The Springs has changed since this photo, but cannabis attitudes have stayed the same.

Colorado’s second-largest city will not be allowing retail recreational marijuana sales, opting instead to ban the industry outright as is allowed under Colorado’s Amendment 64.
The city joins a growing list of about two dozen cities and counties around the Centennial State with cannabis business bans.

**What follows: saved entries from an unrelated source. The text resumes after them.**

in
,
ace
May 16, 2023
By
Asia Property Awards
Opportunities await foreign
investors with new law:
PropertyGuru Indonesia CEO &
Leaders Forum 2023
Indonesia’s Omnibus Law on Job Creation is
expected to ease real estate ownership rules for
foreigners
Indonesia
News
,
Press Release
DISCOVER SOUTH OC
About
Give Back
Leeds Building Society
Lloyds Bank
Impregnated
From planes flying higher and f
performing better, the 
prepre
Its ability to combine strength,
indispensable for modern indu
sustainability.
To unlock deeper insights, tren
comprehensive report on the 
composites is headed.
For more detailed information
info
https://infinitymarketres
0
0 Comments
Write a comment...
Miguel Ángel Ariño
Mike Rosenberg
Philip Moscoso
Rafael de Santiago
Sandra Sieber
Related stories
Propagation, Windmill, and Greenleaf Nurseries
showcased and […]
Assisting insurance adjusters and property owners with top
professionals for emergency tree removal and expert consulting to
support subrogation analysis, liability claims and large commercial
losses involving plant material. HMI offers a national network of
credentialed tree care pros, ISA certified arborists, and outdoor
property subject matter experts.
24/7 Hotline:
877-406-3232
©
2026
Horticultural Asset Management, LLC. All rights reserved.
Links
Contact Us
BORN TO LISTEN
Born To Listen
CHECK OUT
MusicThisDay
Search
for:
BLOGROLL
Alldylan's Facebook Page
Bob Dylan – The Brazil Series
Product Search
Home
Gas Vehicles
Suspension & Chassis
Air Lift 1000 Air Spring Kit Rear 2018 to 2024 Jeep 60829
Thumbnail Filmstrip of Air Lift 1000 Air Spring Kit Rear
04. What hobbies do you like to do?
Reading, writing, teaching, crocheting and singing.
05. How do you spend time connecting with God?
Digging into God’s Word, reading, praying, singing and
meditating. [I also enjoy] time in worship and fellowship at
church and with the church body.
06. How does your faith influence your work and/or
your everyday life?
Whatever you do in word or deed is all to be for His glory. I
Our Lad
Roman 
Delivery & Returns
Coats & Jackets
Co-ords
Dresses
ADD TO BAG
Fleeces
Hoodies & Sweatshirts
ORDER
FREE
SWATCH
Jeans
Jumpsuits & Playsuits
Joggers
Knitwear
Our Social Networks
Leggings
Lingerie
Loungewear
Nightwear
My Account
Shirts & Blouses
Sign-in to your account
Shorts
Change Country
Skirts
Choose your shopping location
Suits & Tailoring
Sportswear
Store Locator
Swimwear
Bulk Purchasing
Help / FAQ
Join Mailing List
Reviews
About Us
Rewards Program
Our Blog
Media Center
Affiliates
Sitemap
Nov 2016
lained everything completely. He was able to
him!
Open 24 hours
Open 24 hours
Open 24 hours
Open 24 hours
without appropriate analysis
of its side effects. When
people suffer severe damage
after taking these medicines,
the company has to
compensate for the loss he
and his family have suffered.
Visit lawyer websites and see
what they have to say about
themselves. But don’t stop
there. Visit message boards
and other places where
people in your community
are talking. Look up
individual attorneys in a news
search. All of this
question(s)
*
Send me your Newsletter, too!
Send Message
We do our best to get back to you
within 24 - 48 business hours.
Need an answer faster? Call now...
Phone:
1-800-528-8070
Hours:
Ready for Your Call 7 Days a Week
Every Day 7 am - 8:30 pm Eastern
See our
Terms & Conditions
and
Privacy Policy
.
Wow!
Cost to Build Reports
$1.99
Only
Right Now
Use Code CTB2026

City council passed the ban with a 5-4 vote at a meeting yesterday, despite the sizable number of people who have testified in favor of allowing cannabis businesses over the last few weeks. Of course, even if it would have passed through council, Mayor Steve Bach who says he would have vetoed the measure anyway. He said that allowing marijuana would be a “job killer” for the city.
According to the Colorado Springs Gazette, the decision shocked about 50 cannabis business supporters on hand. “I hope you’re happy,” one of them yelled as they stormed out.

Mark Slaugh.

“To see two at-large council members throw the vote of the community under the bus, I’m disappointed and angry,” Mark Slaugh, a local cannabis-related business owner and former Southern Colorado regional coordinator for the Amendment 64 campaign, told the Gazette. “It means we maintain the status quo, which hasn’t been the greatest image from the outside looking in.”
The Gazette also reports that the swing vote wasn’t Don Knight as we earlier reported, but instead it was Val Snider who previously had remained mum on his position. He said he couldn’t bring himself to allow the sales of a substance still deemed illegal by the federal government.
But the threat of a negative financial impact if the city were to allow cannabis certainly had to have played into their decision. Recently heads of nearby military installations have said that retail marijuana sales and Amendment 64 in general could play heavily into staffing decisions. The bases are already huge economic boons for Colorado communities with millions spent by stationed servicemen each year.
Not everyone bought those arguments, though. Councilwomen Jan Martin and Jill Gaebler said that retail marijuana shops would only boost the economy of Colorado Springs by creating more jobs and generating tax revenue from sales.
“We want to bring economic development to this city – we can do that by having a vibrant downtown,” Gaebler told council, according to the Gazette. “The younger generation has a vision of what the city should look like. We can do something different and special.”
Activists aren’t letting this go lightly, however. After the meeting, several began talking about putting together a citizen referendum – noting that both El Paso County (where Colorado Springs is located) and Colorado Springs both passed Amendment 64 (albeit very narrowly).
“We’ll have to go back to the voters again — and we feel we’re gaining more and more momentum on this issue. I think we’ll have a good opportunity to overturn this horrible mistake they’ve made,” Slaugh tells our sister blog over at Denver Westword. “We’re running on a very hot issue. The whole world is watching us, and while it isn’t an even-numbered election year, we are going to be voting on marijuana taxes, which have polled with very strong support, and we’re also coming off multiple jurisdictions in Colorado deciding one way or another on bans or opting in. So the issue is still alive, and I think if the messaging and targeting speaks to the next generation, we should be able to rally people to the polls this November.”